Your goal:
Can you print each of the entries below word for word, leaving out the pictures?

Material shown:
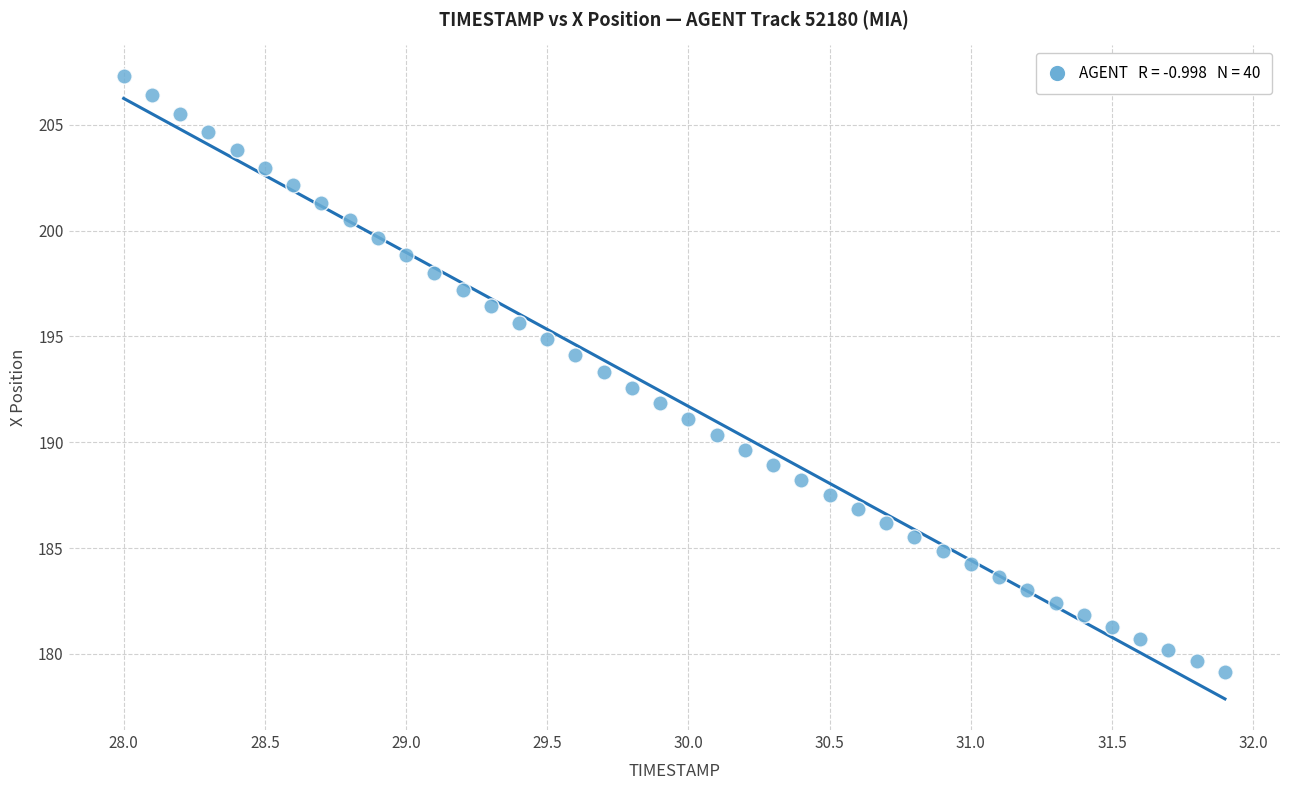

What is the range of Y values (max minus min)?

28.1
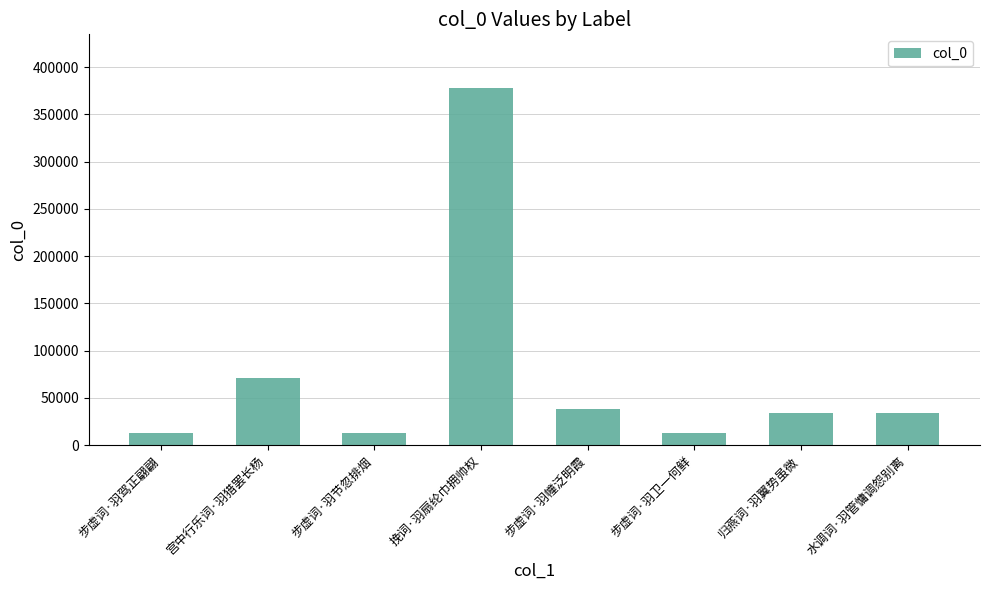

What is the greatest value displayed?

378062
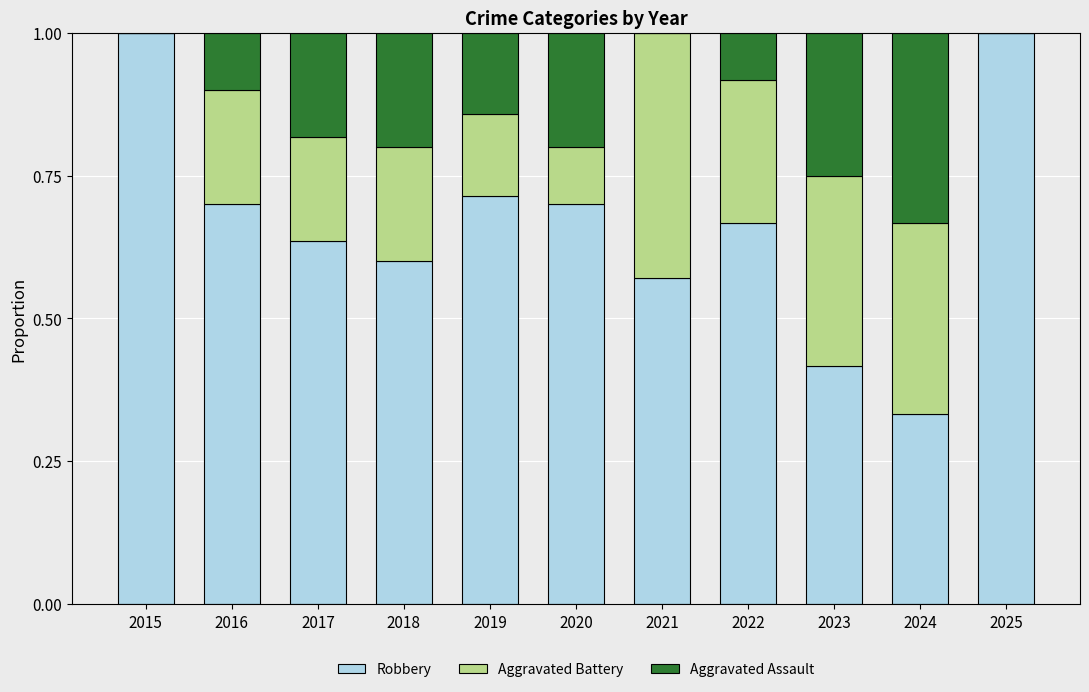

What is the highest value of the Robbery series?

1.0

Reply to the task:
What is the range of Y values (max minus min)?

28.1

What is the greatest value displayed?

378062

What is the highest value of the Robbery series?

1.0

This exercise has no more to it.